As a resident you will be taxable on your worldwide income and gains. If you remain non-resident you will only be taxed on Irish source income.


Tax rates

The tax year runs from 1 January to 31 December.

As a resident, your Irish employer will withhold tax from your wages or salary on a monthly basis. They will also deduct social security contributions which are charged at progressive rates up to a maximum of 7%. After the end of the year, your employer will give you a P60 form which shows how much tax they have deducted. These deductions will be set against your overall tax liability when you fill in your tax return. The amount deducted by your employer will be calculated monthly, based on the table below if you are single and have no children.

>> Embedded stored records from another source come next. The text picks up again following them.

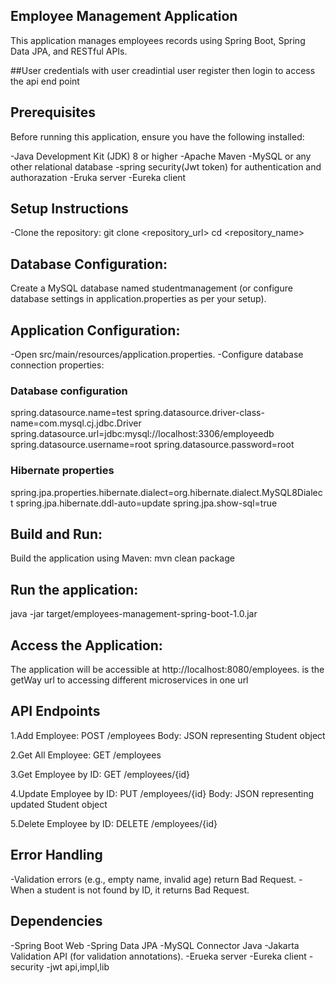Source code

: ## Employee Management Application
This application manages employees records using Spring Boot, Spring Data JPA, and RESTful APIs.

##User credentials
with user creadintial user register then login to access the api end point

## Prerequisites
Before running this application, ensure you have the following installed:

-Java Development Kit (JDK) 8 or higher
-Apache Maven
-MySQL or any other relational database
-spring security(Jwt token) for authentication and authorazation
-Eruka server
-Eureka client

## Setup Instructions
-Clone the repository:
git clone <repository_url>
cd <repository_name>

## Database Configuration:
Create a MySQL database named studentmanagement (or configure database settings in application.properties as per your setup).

## Application Configuration:
-Open src/main/resources/application.properties.
-Configure database connection properties:

### Database configuration
spring.datasource.name=test
spring.datasource.driver-class-name=com.mysql.cj.jdbc.Driver
spring.datasource.url=jdbc:mysql://localhost:3306/employeedb
spring.datasource.username=root
spring.datasource.password=root

### Hibernate properties
spring.jpa.properties.hibernate.dialect=org.hibernate.dialect.MySQL8Dialect
spring.jpa.hibernate.ddl-auto=update
spring.jpa.show-sql=true

## Build and Run:
Build the application using Maven:
mvn clean package

## Run the application:
java -jar target/employees-management-spring-boot-1.0.jar

## Access the Application:
The application will be accessible at http://localhost:8080/employees.
is the getWay url to accessing different microservices in one url

## API Endpoints
1.Add Employee:
POST /employees
Body: JSON representing Student object

2.Get All Employee:
GET /employees

3.Get Employee by ID:
GET /employees/{id}

4.Update Employee by ID:
PUT /employees/{id}
Body: JSON representing updated Student object

5.Delete Employee by ID:
DELETE /employees/{id}

## Error Handling
-Validation errors (e.g., empty name, invalid age) return Bad Request.
-When a student is not found by ID, it returns Bad Request.

## Dependencies
-Spring Boot Web
-Spring Data JPA
-MySQL Connector Java
-Jakarta Validation API (for validation annotations).
-Erueka server
-Eureka client
-security
-jwt api,impl,lib


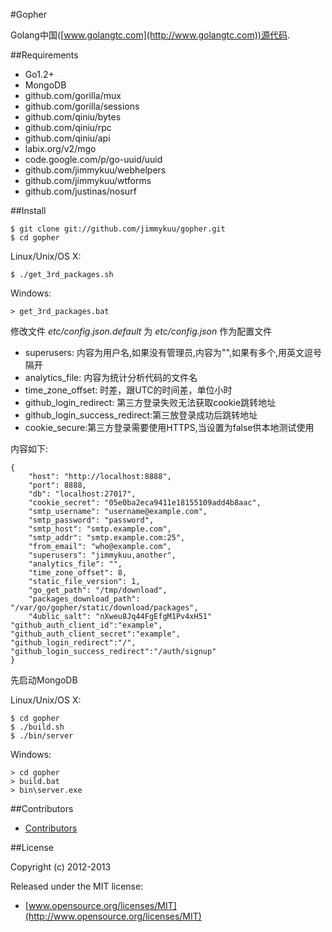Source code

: #Gopher

Golang中国([www.golangtc.com](http://www.golangtc.com))源代码.

##Requirements

- Go1.2+
- MongoDB
- github.com/gorilla/mux
- github.com/gorilla/sessions
- github.com/qiniu/bytes
- github.com/qiniu/rpc
- github.com/qiniu/api
- labix.org/v2/mgo
- code.google.com/p/go-uuid/uuid
- github.com/jimmykuu/webhelpers
- github.com/jimmykuu/wtforms
- github.com/justinas/nosurf

##Install

    $ git clone git://github.com/jimmykuu/gopher.git
    $ cd gopher

Linux/Unix/OS X:

    $ ./get_3rd_packages.sh

Windows:

    > get_3rd_packages.bat

修改文件 *etc/config.json.default* 为 *etc/config.json* 作为配置文件

- superusers: 内容为用户名,如果没有管理员,内容为"",如果有多个,用英文逗号隔开
- analytics_file: 内容为统计分析代码的文件名
- time_zone_offset: 时差，跟UTC的时间差，单位小时
- github_login_redirect: 第三方登录失败无法获取cookie跳转地址
- github_login_success_redirect:第三放登录成功后跳转地址
- cookie_secure:第三方登录需要使用HTTPS,当设置为false供本地测试使用

内容如下:

    {
        "host": "http://localhost:8888",
        "port": 8888,
        "db": "localhost:27017",
        "cookie_secret": "05e0ba2eca9411e18155109add4b8aac",
        "smtp_username": "username@example.com",
        "smtp_password": "password",
        "smtp_host": "smtp.example.com",
        "smtp_addr": "smtp.example.com:25",
        "from_email": "who@example.com",
        "superusers": "jimmykuu,another",
        "analytics_file": "",
        "time_zone_offset": 8,
        "static_file_version": 1,
        "go_get_path": "/tmp/download",
        "packages_download_path": "/var/go/gopher/static/download/packages",
        "4ublic_salt": "nXweu8Jq44FgEfgM1Pv4xH51"
	"github_auth_client_id":"example",
	"github_auth_client_secret":"example",
	"github_login_redirect":"/",
	"github_login_success_redirect":"/auth/signup"
    }

先启动MongoDB

Linux/Unix/OS X:

    $ cd gopher
    $ ./build.sh
    $ ./bin/server

Windows:

    > cd gopher
    > build.bat
    > bin\server.exe

##Contributors

- [Contributors](https://github.com/jimmykuu/gopher/graphs/contributors)


##License

Copyright (c) 2012-2013

Released under the MIT license:

- [www.opensource.org/licenses/MIT](http://www.opensource.org/licenses/MIT)
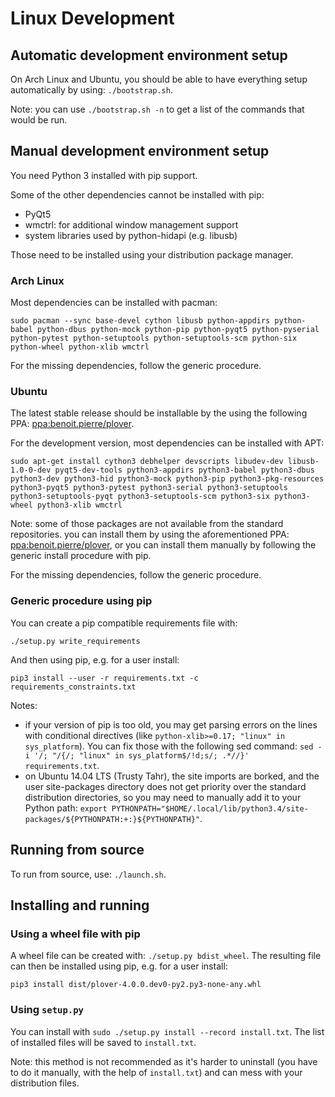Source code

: # Linux Development

## Automatic development environment setup

On Arch Linux and Ubuntu, you should be able to have everything setup automatically by using: `./bootstrap.sh`.

Note: you can use `./bootstrap.sh -n` to get a list of the commands that would be run.

## Manual development environment setup

You need Python 3 installed with pip support.

Some of the other dependencies cannot be installed with pip:

* PyQt5
* wmctrl: for additional window management support
* system libraries used by python-hidapi (e.g. libusb)

Those need to be installed using your distribution package manager.

### Arch Linux

Most dependencies can be installed with pacman:

`sudo pacman --sync base-devel cython libusb python-appdirs python-babel python-dbus python-mock python-pip python-pyqt5 python-pyserial python-pytest python-setuptools python-setuptools-scm python-six python-wheel python-xlib wmctrl`

For the missing dependencies, follow the generic procedure.

### Ubuntu

The latest stable release should be installable by the using the following PPA: [ppa:benoit.pierre/plover](https://launchpad.net/~benoit.pierre/+archive/ubuntu/plover).

For the development version, most dependencies can be installed with APT:

`sudo apt-get install cython3 debhelper devscripts libudev-dev libusb-1.0-0-dev pyqt5-dev-tools python3-appdirs python3-babel python3-dbus python3-dev python3-hid python3-mock python3-pip python3-pkg-resources python3-pyqt5 python3-pytest python3-serial python3-setuptools python3-setuptools-pyqt python3-setuptools-scm python3-six python3-wheel python3-xlib wmctrl`

Note: some of those packages are not available from the standard repositories. you can install them by using the aforementioned PPA: [ppa:benoit.pierre/plover](https://launchpad.net/~benoit.pierre/+archive/ubuntu/plover), or you can install them manually by following the generic install procedure with pip.

For the missing dependencies, follow the generic procedure.

### Generic procedure using pip

You can create a pip compatible requirements file with:

`./setup.py write_requirements`

And then using pip, e.g. for a user install:

`pip3 install --user -r requirements.txt -c requirements_constraints.txt`

Notes:
- if your version of pip is too old, you may get parsing errors on the lines with conditional directives (like `python-xlib>=0.17; "linux" in sys_platform`). You can fix those with the following sed command: `sed -i '/; "/{/; "linux" in sys_platform$/!d;s/; .*//}' requirements.txt`.
- on Ubuntu 14.04 LTS (Trusty Tahr), the site imports are borked, and the user site-packages directory does not get priority over the standard distribution directories, so you may need to manually add it to your Python path: `export PYTHONPATH="$HOME/.local/lib/python3.4/site-packages/${PYTHONPATH:+:}${PYTHONPATH}"`.

## Running from source

To run from source, use: `./launch.sh`.

## Installing and running

### Using a wheel file with pip

A wheel file can be created with: `./setup.py bdist_wheel`. The resulting file can then be installed using pip, e.g. for a user install:

`pip3 install dist/plover-4.0.0.dev0-py2.py3-none-any.whl`

### Using `setup.py`

You can install with `sudo ./setup.py install --record install.txt`. The list of installed files will be saved to `install.txt`.

Note: this method is not recommended as it's harder to uninstall (you have to do it manually, with the help of `install.txt`) and can mess with your distribution files.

If you are a non-resident, you will be subject to the tax rate shown in the table below on employment income from Irish sources.  

The following table shows the 2014 progressive tax rates in Ireland for a single person with no children:

Income €Rate
Up to 32,80020%
Above 32,80041%

Tax returns for the year can be filed on paper or electronically. The return form must be filed by 31 October of the following tax year. This deadline is extended to 16 November if filing is done online using the Revenue Online System (ROS). There are penalties for late or incorrect returns. For returns up to two months late, these are 5% of the tax payable (up to a maximum of €12,695), increasing to 10% (up to a maximum of €63,435) thereafter.

A preliminary tax payment must be made by 31 October of the current year (16 November if using ROS), and should represent either 90% of your estimated tax for the current year, or 100% of the previous year’s tax. Any balance due must be paid by the 31 October of the following year, when you are due to file the actual final return. If the preliminary tax payment is not high enough, interest charges will accrue from the date of that payment. Preliminary tax can be paid by direct debit monthly over the course of the year; this is especially useful for the self-employed. Applications to pay via direct debit over the course of the year must be made before the start of the tax year in question.